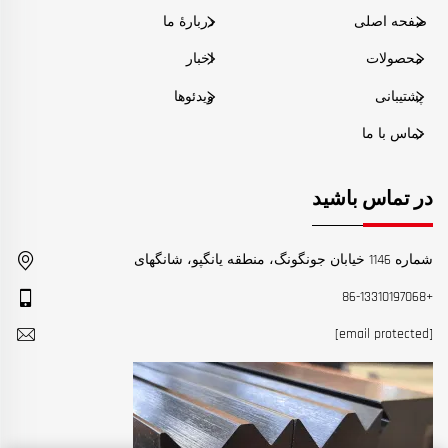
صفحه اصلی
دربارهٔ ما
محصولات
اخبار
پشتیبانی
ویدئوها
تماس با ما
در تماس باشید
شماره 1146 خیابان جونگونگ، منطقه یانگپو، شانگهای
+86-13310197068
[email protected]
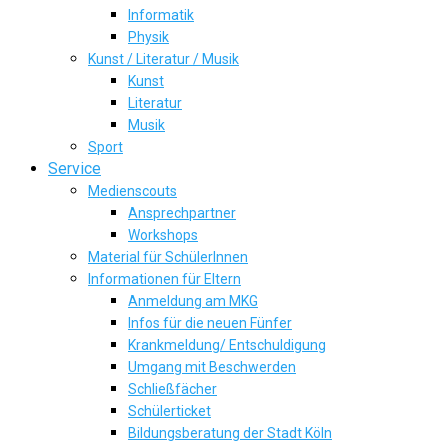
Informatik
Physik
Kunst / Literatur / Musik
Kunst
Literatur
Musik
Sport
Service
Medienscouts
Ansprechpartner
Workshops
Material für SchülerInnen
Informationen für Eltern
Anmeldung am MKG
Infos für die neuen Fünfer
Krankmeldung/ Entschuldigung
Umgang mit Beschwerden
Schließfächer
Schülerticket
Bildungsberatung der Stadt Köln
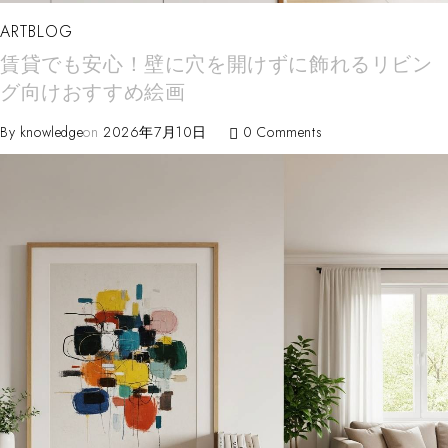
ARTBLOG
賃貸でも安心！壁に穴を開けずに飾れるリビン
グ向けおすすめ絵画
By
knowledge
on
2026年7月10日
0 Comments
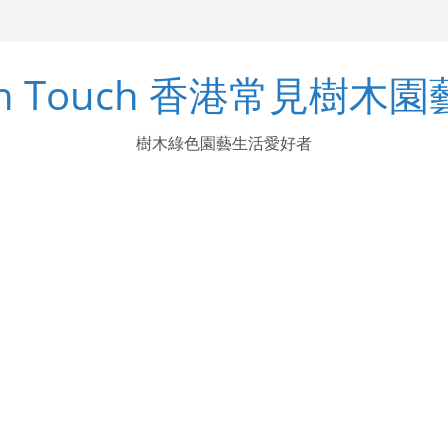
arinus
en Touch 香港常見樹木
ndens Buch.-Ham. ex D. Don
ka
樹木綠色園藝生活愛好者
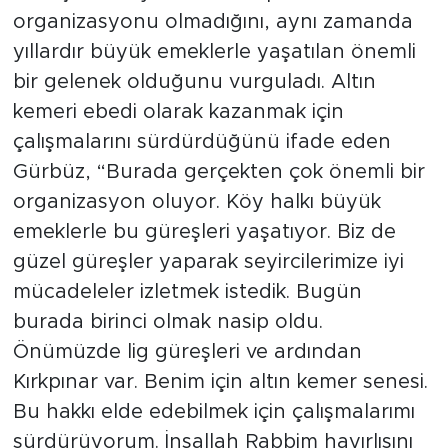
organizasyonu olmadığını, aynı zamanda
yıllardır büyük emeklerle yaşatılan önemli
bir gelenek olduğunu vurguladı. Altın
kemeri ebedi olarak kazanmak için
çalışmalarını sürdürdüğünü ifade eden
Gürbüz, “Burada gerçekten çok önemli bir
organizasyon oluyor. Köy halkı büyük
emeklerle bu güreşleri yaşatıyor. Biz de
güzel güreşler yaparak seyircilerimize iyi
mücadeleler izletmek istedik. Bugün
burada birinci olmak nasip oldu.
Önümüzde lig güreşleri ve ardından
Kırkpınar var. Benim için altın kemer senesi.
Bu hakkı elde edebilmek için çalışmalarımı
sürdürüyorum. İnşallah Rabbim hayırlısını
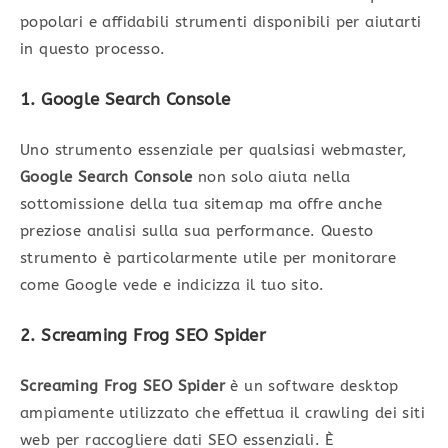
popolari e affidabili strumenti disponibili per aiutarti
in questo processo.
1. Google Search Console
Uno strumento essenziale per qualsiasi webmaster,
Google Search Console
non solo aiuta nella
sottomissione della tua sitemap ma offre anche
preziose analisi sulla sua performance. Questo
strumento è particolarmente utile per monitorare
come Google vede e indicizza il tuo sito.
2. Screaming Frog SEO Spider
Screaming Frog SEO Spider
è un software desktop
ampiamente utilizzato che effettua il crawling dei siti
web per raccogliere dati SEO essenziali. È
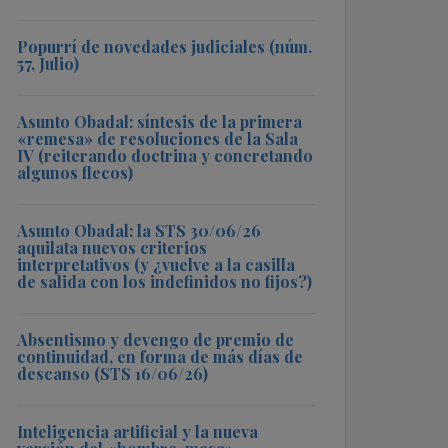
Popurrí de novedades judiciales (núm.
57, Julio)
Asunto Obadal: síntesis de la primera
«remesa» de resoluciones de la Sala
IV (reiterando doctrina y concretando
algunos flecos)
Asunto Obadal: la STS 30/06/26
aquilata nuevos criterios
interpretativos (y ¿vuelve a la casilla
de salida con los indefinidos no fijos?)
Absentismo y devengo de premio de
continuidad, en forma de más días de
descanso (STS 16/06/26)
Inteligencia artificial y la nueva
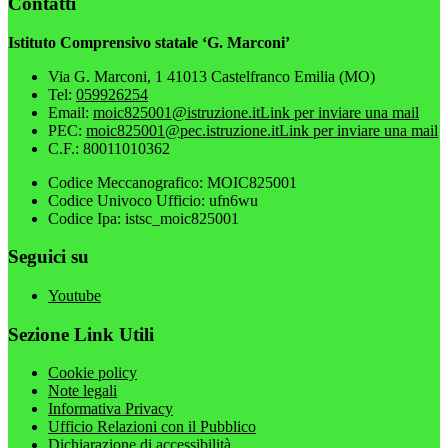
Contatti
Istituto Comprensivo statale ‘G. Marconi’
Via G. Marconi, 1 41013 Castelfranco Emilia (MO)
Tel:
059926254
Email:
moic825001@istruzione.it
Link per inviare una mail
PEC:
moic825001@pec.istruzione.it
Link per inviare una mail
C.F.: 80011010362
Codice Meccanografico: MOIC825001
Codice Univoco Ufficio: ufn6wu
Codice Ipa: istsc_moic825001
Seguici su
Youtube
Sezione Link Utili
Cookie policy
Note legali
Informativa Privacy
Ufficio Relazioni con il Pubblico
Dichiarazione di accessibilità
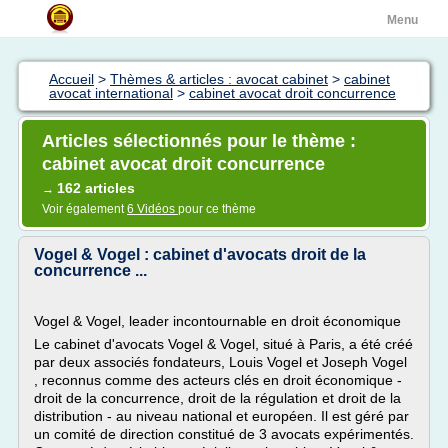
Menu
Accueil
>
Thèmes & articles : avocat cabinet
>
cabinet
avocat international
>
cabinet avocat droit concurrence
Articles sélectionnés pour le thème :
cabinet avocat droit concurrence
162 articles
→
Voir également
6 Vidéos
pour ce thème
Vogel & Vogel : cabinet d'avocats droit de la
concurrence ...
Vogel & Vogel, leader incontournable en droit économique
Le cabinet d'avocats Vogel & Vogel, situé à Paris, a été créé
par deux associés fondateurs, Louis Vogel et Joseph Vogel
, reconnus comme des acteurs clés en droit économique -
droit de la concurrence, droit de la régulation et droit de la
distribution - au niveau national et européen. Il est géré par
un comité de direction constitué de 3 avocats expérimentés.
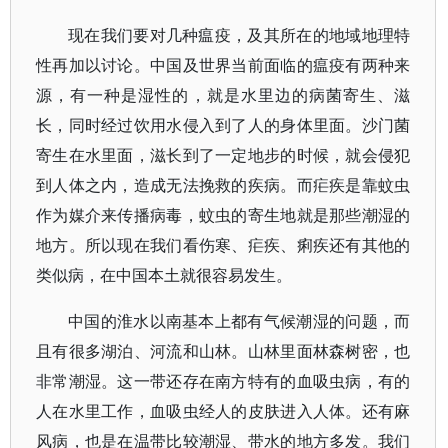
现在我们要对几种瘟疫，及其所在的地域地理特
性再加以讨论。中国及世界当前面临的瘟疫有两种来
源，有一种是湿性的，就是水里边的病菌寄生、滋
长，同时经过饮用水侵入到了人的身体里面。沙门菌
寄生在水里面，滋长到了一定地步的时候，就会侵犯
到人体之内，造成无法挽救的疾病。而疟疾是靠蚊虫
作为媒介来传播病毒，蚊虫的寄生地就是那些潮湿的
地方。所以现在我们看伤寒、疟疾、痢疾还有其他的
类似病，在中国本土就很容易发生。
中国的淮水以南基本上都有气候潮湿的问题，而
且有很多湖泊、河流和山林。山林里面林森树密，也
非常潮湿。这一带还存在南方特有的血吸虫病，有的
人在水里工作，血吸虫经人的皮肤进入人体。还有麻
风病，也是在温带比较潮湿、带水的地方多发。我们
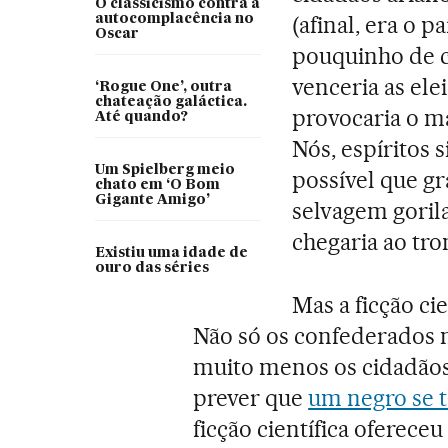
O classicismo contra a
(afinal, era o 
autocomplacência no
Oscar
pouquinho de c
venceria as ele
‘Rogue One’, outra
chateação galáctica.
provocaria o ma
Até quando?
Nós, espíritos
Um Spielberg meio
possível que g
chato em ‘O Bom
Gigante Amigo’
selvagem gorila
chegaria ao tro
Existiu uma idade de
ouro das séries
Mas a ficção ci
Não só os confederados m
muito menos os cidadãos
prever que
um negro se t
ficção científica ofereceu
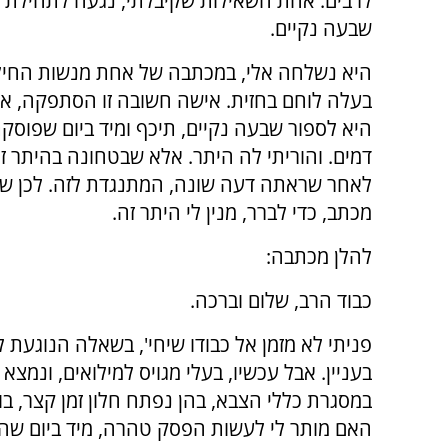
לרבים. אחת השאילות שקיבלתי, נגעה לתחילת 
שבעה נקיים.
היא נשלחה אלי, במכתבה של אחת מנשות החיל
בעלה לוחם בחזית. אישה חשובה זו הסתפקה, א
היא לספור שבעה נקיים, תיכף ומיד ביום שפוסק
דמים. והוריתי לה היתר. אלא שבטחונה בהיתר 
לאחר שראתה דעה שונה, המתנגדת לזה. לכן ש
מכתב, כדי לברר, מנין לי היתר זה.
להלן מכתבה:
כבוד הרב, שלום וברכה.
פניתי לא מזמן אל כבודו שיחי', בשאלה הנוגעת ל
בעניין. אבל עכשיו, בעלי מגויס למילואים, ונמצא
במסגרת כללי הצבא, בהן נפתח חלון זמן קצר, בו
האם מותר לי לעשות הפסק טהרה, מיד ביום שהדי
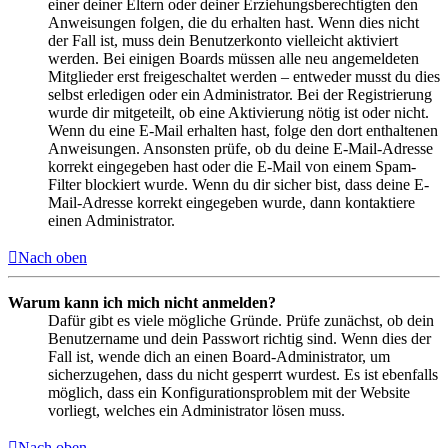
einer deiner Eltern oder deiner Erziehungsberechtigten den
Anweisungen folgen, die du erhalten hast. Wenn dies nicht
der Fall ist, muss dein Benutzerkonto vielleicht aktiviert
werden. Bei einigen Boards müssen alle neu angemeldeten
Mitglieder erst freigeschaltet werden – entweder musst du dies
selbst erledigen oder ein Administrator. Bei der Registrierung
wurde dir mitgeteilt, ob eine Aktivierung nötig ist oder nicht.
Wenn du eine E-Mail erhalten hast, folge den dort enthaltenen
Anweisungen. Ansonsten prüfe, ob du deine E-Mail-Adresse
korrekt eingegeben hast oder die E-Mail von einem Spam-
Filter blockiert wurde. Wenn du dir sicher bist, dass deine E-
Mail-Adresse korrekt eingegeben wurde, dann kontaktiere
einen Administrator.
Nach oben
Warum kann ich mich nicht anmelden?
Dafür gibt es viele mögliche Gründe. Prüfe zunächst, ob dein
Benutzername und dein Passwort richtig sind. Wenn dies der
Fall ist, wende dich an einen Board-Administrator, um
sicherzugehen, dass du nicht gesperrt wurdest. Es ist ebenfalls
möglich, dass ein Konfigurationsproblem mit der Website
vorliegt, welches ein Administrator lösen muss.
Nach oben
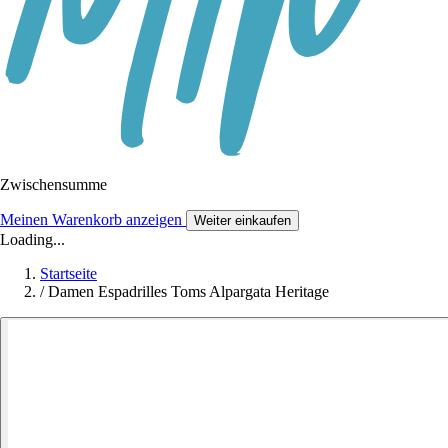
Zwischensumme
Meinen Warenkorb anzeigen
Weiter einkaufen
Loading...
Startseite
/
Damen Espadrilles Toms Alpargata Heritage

::::::

- **Try it**
Which of the lines in the material carry the string "pour"? Pull them out.

- **Solution to this task**
Articles sélectionnés pour le thème :
pour ce thème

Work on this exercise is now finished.